Comment by eager_learner

2 months ago

That's a valid thought. AS AI generates a lot of content, some of which may be hallucinations, the new cycle of training will be probably using the old + the_new_AI_slop data, and as a result degrade the final result.

Unless the AIs find out where mistakes occur, and find this out in the code they themselves generate, your conclusion seems logically valid.

9 comments

eager_learner

sosodev 2 months ago

Hallucinations generally don't matter at scale. Unless you're feeding back 100% synthetic data into your training loop it's just noise like everything else.

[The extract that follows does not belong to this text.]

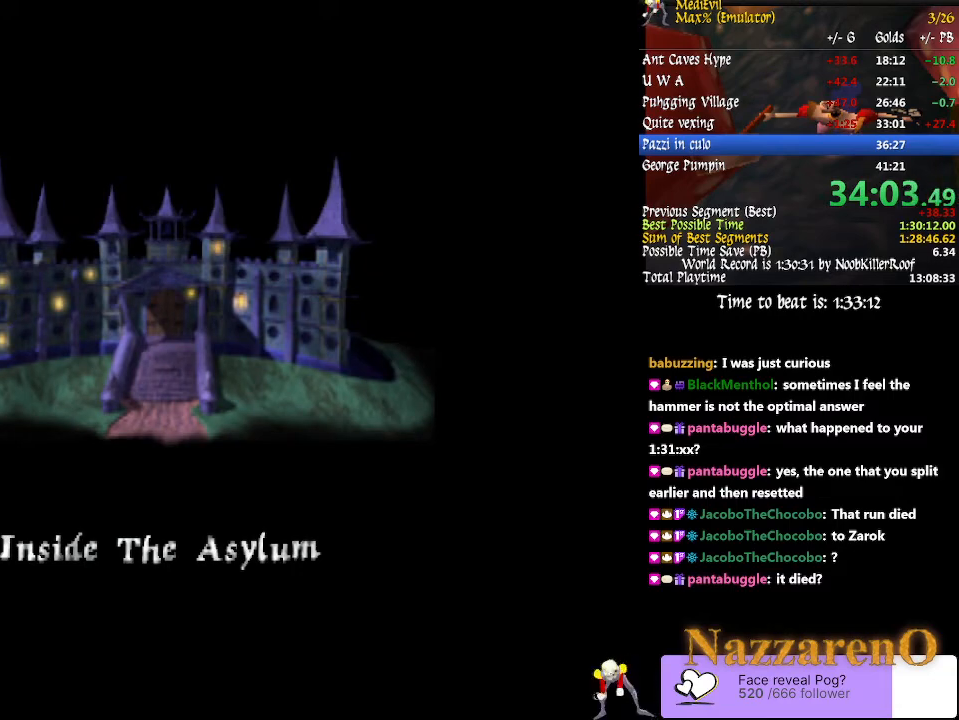
{"dt_ms": 500, "buttons": [], "left_stick": "down", "right_stick": "center", "events": [[300, "left_stick", "down-right"], [367, "left_stick", "down"]]}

Is the average human 100% correct with everything they write on the internet? Of course not. The absurd value of LLMs is that they can somehow manage to extract the signal from that noise.

imiric 2 months ago
> The absurd value of LLMs is that they can somehow manage to extract the signal from that noise.
Say what? LLMs absolutely cannot do that.
They rely on armies of humans to tirelessly filter, clean, and label data that is used for training. The entire "AI" industry relies on companies and outsourced sweatshops to do this work. It is humans that extract the signal from the noise. The machine simply outputs the most probable chain of tokens.
So hallucinations definitely matter, especially at scale. It makes the job of humans much, much harder, which in turn will inevitably produce lower quality models. Garbage in, garbage out.
- sosodev 2 months ago
  
  I think you're confused about the training steps for LLMs. What the industry generally calls pre-training is when the LLM learns the job of predicting the most probable next token given a huge volume of data. A large percentage of that data has not been cleaned at all because it just comes directly from web crawling. It's not uncommon to open up a web crawl dataset that is used for pretraining and immediately read something sexual, nonsensical, or both really.
  LLMs really do find the signal in this noise because even just pre-training alone reveals incredible language capabilities but that's about it. They don't have any of the other skills you would expect and they most certainly aren't "safe". You can't even really talk to a pre-trained model because they haven't been refined into the chat-like interface that we're so used to.
  The hard part after that for AI labs was getting together high quality data that transforms them from raw language machines into conversational agents. That's post-training and it's where the armies of humans have worked tirelessly to generate the refinement for the model. That's still valuable signal, sure, but it's not the signal that's found in the pre-training noise. The model doesn't learn much, if any, of its knowledge during post-training. It just learns how to wield it.
  To be fair, some of the pre-training data is more curated. Like collections of math or code.
  
  3 replies →
phyzome 2 months ago
It's only "noise" if it's uncorrelated. I don't see any reason to believe it wouldn't be correlated, though.
- sosodev 2 months ago
  
  Are you sure about that? There's a lot of slop on the internet. Imagine I ask you to predict the next token after reading an excerpt from a blog on tortoises. Would you have predicted that it's part of an ad for boner pills? Probably not.
  That's not even the worst scenario. There are plenty of websites that are nearly meaningless. Could you predict the next token on a website whose server is returning information that has been encoded incorrectly?
intended 2 months ago

LLM content generation is divorced from human limitations and human scale.
Using human foibles when discussing LLM scale issues is apples and oranges.